Stored items:
☆ ☆ ☆ ☆ ☆ ☆ ☆

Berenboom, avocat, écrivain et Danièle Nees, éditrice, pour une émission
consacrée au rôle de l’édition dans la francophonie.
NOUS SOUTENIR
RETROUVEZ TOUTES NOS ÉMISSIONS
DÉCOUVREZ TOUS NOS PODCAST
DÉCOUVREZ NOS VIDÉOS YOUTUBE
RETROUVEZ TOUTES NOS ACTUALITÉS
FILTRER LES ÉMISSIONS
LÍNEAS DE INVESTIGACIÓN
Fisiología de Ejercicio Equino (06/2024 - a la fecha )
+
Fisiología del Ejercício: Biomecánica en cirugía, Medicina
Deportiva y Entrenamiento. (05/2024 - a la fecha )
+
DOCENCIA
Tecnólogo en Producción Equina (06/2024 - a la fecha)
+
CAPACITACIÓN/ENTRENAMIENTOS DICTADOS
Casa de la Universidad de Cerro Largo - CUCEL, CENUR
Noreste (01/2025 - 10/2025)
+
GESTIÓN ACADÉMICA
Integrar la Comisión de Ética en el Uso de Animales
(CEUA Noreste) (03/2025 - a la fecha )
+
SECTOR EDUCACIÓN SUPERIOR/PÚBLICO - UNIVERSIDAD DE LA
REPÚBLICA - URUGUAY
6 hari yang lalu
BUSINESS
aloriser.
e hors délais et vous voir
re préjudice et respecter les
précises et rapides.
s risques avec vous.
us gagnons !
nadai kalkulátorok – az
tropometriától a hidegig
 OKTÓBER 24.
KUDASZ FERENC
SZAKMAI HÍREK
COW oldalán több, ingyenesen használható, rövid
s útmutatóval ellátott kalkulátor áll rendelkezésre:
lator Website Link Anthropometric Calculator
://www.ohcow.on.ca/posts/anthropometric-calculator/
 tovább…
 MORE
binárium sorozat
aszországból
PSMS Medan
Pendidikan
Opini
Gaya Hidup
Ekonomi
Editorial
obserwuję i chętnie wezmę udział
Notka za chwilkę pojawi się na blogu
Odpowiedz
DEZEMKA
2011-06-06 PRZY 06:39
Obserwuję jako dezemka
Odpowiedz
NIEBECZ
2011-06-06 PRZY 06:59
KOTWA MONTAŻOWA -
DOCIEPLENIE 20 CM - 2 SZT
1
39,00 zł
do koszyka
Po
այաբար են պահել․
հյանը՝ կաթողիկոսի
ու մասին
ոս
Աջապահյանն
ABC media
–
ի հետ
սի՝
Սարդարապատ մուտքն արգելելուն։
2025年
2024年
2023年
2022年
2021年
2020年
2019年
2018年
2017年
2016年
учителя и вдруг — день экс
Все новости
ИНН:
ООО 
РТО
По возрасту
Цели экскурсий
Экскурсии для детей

☆ ☆ ☆ ☆ ☆ ☆ ☆

In how many lines of the records does the word "DÉCOUVREZ" appear? Reply with the number only.

2